Le 21 août 1911, la Joconde disparaît du Louvre. C'est le vol du siècle; toute la France s'en émeut. La police cherche un coupable. Quelques jours après le vol, un journaliste du Matin reçoit deux statuettes ibériques dérobées au Louvre, apportées par un certain Géry Piéret qui cherche à monnayer son geste. Piéret avait déjà volé des pièces dans les réserves du musée en 1907 et les avait vendues à un peintre de Montmartre qui les avait gardées pour s'en inspirer: Pablo Picasso.

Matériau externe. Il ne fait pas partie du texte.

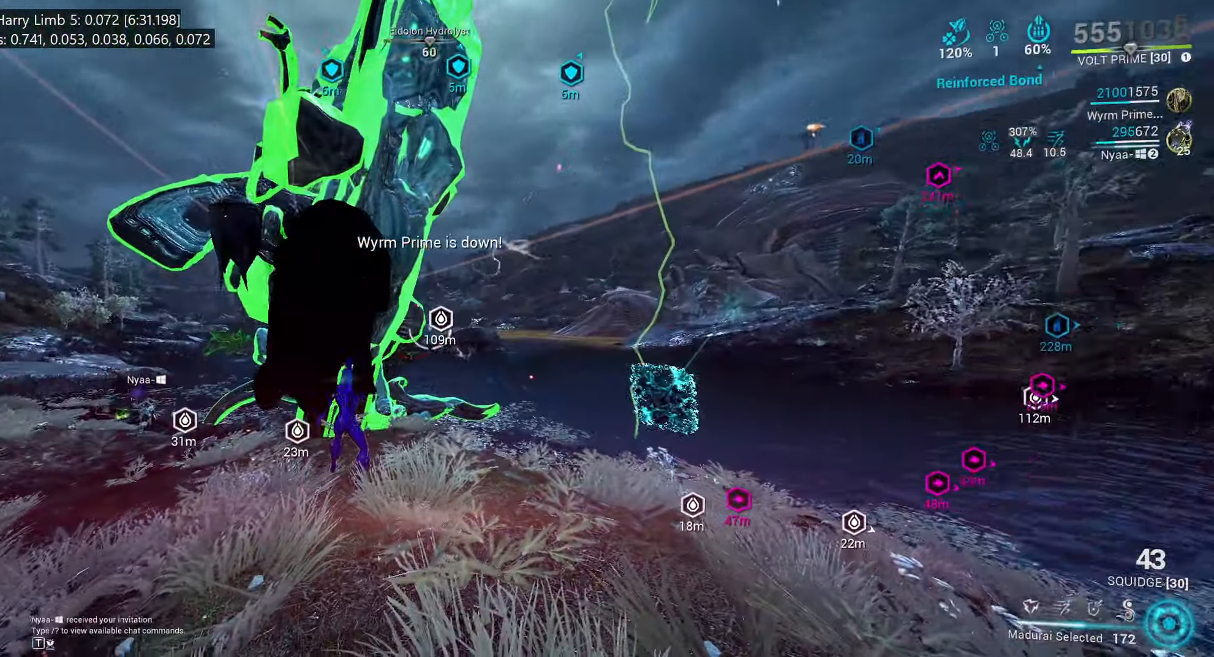
{"keys": ["shift_l", "w"], "mouse": [], "events": [[84, "a", "up"]]}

Apollinaire avait hébergé Piéret. Quand l'affaire éclate, il prend peur et alerte lui-même la presse pour signaler les vols anciens et se démarquer de son ami. Ce calcul se retourne contre lui: en se précipitant à révéler les faits, il s'implique. Le 7 septembre, il est convoqué par le juge. Le 9 septembre 1911, il est incarcéré à la prison de la Santé, 42 rue de la Santé, dans le 14e arrondissement, inculpé de complicité de recel.
Il passera cinq jours dans la cellule 15 de la onzième division. Cinq jours suffisent pour écrire six poèmes qu'il signe "le quinze de la onzième": une transposition ironique de ses coordonnées carcérales. Ces poèmes paraîtront dans "Alcools" en 1913, sous le titre "À la Santé". Ils sont parmi les plus dépouillés de son oeuvre, sans les jeux formels ni les accumulations d'images qui caractérisent le reste du recueil: juste une voix seule dans une cellule, comptant les bruits et les heures.

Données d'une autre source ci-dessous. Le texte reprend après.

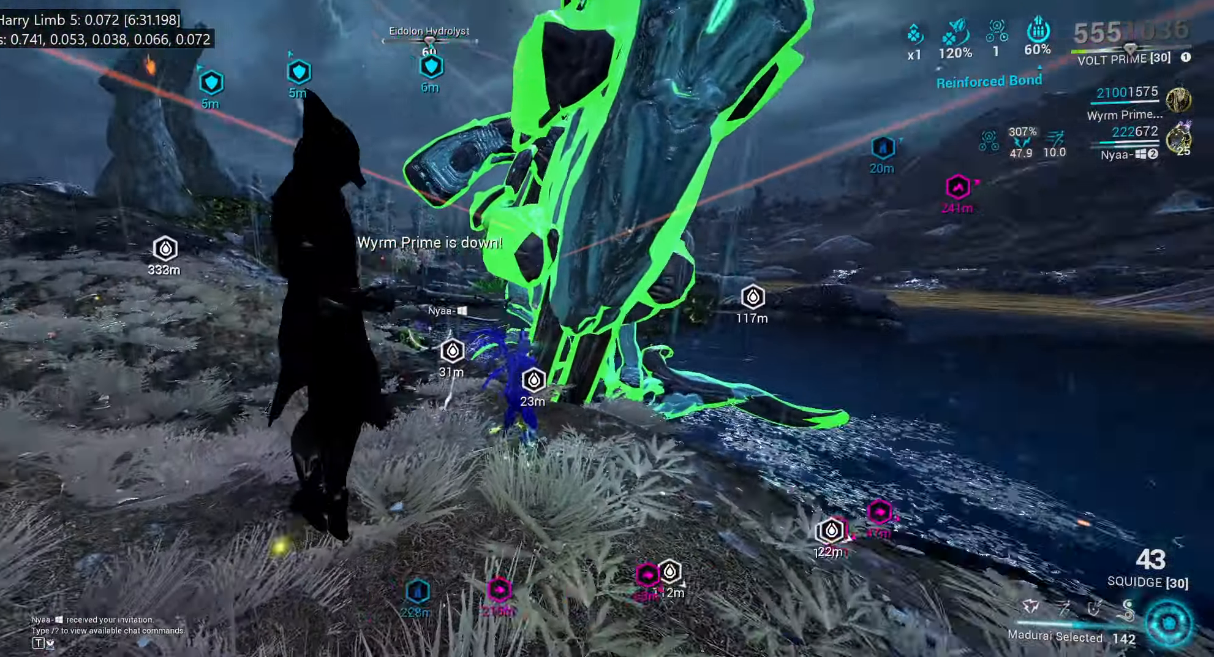
{"keys": ["shift_l", "w"], "mouse": [], "events": []}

"Que je m'ennuie entre ces murs tout nus / Et peints de couleurs pâles / Une mouche sur le papier à pas menus / Parcourt mes lignes inégales." La mouche qui traverse la page: une image juste, prosaïque, intime, exactement à l'opposé des grandes constructions mythologiques d'"Alcools".

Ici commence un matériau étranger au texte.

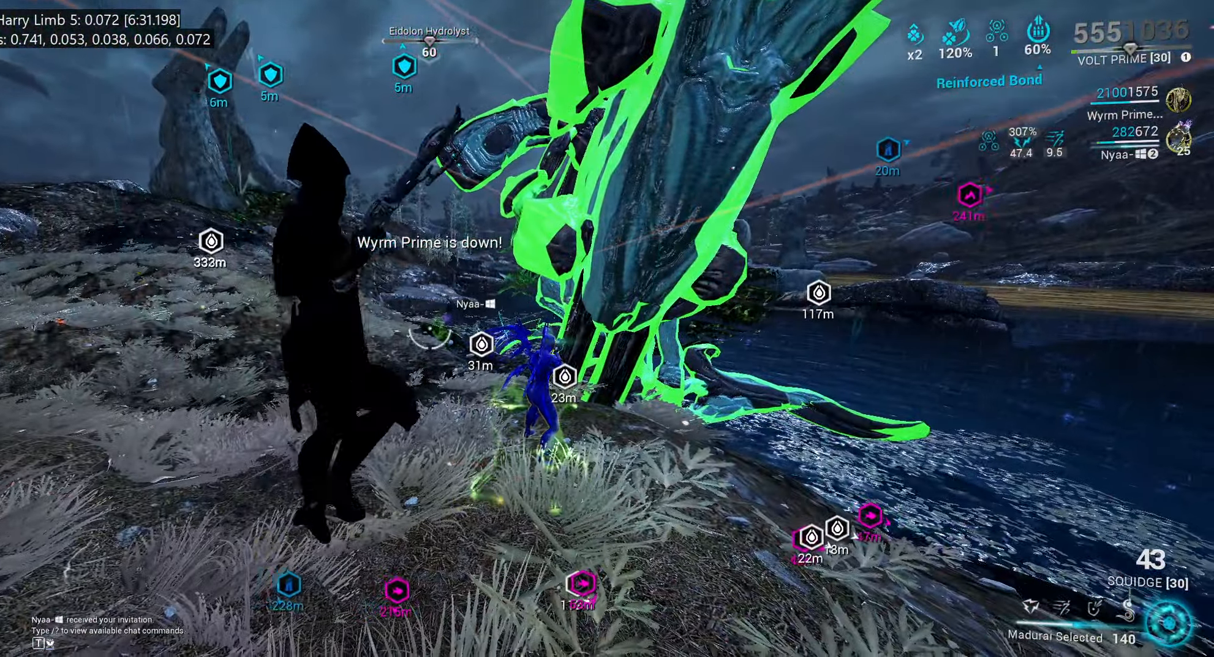
{"keys": ["shift_l", "w"], "mouse": [], "events": []}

Il est libéré le 12 septembre, lavé de tout soupçon de vol de la Joconde. Picasso, convoqué lui aussi, avait tremblé. La Joconde réapparaît en décembre 1913 à Florence, volée par un ouvrier italien qui avait travaillé au Louvre. Apollinaire et Picasso n'y étaient pour rien. La cellule 15, elle, reste dans les vers.